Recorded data
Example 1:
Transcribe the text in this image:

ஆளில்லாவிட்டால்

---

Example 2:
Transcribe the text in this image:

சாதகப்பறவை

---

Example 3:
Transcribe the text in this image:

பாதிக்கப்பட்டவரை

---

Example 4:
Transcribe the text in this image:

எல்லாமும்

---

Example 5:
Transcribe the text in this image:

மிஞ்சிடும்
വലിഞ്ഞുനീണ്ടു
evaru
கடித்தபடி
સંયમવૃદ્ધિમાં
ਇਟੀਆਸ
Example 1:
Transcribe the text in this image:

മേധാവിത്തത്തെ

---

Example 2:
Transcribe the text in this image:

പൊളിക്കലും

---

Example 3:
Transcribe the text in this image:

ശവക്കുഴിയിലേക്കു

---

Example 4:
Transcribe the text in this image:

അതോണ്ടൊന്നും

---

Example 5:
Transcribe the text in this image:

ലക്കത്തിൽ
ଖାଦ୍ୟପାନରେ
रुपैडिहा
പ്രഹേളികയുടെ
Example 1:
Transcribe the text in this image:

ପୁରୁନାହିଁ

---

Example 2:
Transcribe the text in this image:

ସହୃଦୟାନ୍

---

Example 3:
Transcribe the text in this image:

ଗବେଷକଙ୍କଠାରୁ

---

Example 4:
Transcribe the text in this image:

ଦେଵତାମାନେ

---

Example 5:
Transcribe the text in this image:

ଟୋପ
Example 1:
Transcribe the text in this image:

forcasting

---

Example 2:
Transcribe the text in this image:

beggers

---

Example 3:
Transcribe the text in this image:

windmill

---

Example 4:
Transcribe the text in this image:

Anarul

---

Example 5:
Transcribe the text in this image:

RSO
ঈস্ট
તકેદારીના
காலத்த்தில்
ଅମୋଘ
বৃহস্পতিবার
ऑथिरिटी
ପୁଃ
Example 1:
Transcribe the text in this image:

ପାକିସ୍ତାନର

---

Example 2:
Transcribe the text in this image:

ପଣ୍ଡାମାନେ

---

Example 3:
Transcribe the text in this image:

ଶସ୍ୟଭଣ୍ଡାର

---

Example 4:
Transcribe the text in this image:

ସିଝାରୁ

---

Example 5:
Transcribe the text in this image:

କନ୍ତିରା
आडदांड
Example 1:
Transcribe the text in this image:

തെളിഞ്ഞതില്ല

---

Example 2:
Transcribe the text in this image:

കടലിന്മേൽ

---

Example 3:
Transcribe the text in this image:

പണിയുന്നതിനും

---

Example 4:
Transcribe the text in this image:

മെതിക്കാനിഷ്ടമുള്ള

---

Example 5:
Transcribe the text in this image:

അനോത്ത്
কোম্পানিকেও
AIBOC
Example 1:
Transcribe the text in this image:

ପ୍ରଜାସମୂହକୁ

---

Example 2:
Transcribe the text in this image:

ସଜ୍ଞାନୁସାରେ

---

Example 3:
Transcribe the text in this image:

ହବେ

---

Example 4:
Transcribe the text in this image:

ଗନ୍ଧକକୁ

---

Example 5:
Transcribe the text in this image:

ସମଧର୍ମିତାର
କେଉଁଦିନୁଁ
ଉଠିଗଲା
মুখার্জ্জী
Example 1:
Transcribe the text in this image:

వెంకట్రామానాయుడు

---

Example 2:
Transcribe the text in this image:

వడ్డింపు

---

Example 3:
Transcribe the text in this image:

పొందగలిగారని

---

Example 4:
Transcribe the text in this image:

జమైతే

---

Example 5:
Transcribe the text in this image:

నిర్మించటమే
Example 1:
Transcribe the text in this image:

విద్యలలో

**GIVEN REQUEST:** Reproduce every line of the listing above verbatim, keeping the original order.

**TASK RESULT:**
Example 1:
Transcribe the text in this image:

ஆளில்லாவிட்டால்

---

Example 2:
Transcribe the text in this image:

சாதகப்பறவை

---

Example 3:
Transcribe the text in this image:

பாதிக்கப்பட்டவரை

---

Example 4:
Transcribe the text in this image:

எல்லாமும்

---

Example 5:
Transcribe the text in this image:

மிஞ்சிடும்
വലിഞ്ഞുനീണ്ടു
evaru
கடித்தபடி
સંયમવૃદ્ધિમાં
ਇਟੀਆਸ
Example 1:
Transcribe the text in this image:

മേധാവിത്തത്തെ

---

Example 2:
Transcribe the text in this image:

പൊളിക്കലും

---

Example 3:
Transcribe the text in this image:

ശവക്കുഴിയിലേക്കു

---

Example 4:
Transcribe the text in this image:

അതോണ്ടൊന്നും

---

Example 5:
Transcribe the text in this image:

ലക്കത്തിൽ
ଖାଦ୍ୟପାନରେ
रुपैडिहा
പ്രഹേളികയുടെ
Example 1:
Transcribe the text in this image:

ପୁରୁନାହିଁ

---

Example 2:
Transcribe the text in this image:

ସହୃଦୟାନ୍

---

Example 3:
Transcribe the text in this image:

ଗବେଷକଙ୍କଠାରୁ

---

Example 4:
Transcribe the text in this image:

ଦେଵତାମାନେ

---

Example 5:
Transcribe the text in this image:

ଟୋପ
Example 1:
Transcribe the text in this image:

forcasting

---

Example 2:
Transcribe the text in this image:

beggers

---

Example 3:
Transcribe the text in this image:

windmill

---

Example 4:
Transcribe the text in this image:

Anarul

---

Example 5:
Transcribe the text in this image:

RSO
ঈস্ট
તકેદારીના
காலத்த்தில்
ଅମୋଘ
বৃহস্পতিবার
ऑथिरिटी
ପୁଃ
Example 1:
Transcribe the text in this image:

ପାକିସ୍ତାନର

---

Example 2:
Transcribe the text in this image:

ପଣ୍ଡାମାନେ

---

Example 3:
Transcribe the text in this image:

ଶସ୍ୟଭଣ୍ଡାର

---

Example 4:
Transcribe the text in this image:

ସିଝାରୁ

---

Example 5:
Transcribe the text in this image:

କନ୍ତିରା
आडदांड
Example 1:
Transcribe the text in this image:

തെളിഞ്ഞതില്ല

---

Example 2:
Transcribe the text in this image:

കടലിന്മേൽ

---

Example 3:
Transcribe the text in this image:

പണിയുന്നതിനും

---

Example 4:
Transcribe the text in this image:

മെതിക്കാനിഷ്ടമുള്ള

---

Example 5:
Transcribe the text in this image:

അനോത്ത്
কোম্পানিকেও
AIBOC
Example 1:
Transcribe the text in this image:

ପ୍ରଜାସମୂହକୁ

---

Example 2:
Transcribe the text in this image:

ସଜ୍ଞାନୁସାରେ

---

Example 3:
Transcribe the text in this image:

ହବେ

---

Example 4:
Transcribe the text in this image:

ଗନ୍ଧକକୁ

---

Example 5:
Transcribe the text in this image:

ସମଧର୍ମିତାର
କେଉଁଦିନୁଁ
ଉଠିଗଲା
মুখার্জ্জী
Example 1:
Transcribe the text in this image:

వెంకట్రామానాయుడు

---

Example 2:
Transcribe the text in this image:

వడ్డింపు

---

Example 3:
Transcribe the text in this image:

పొందగలిగారని

---

Example 4:
Transcribe the text in this image:

జమైతే

---

Example 5:
Transcribe the text in this image:

నిర్మించటమే
Example 1:
Transcribe the text in this image:

విద్యలలో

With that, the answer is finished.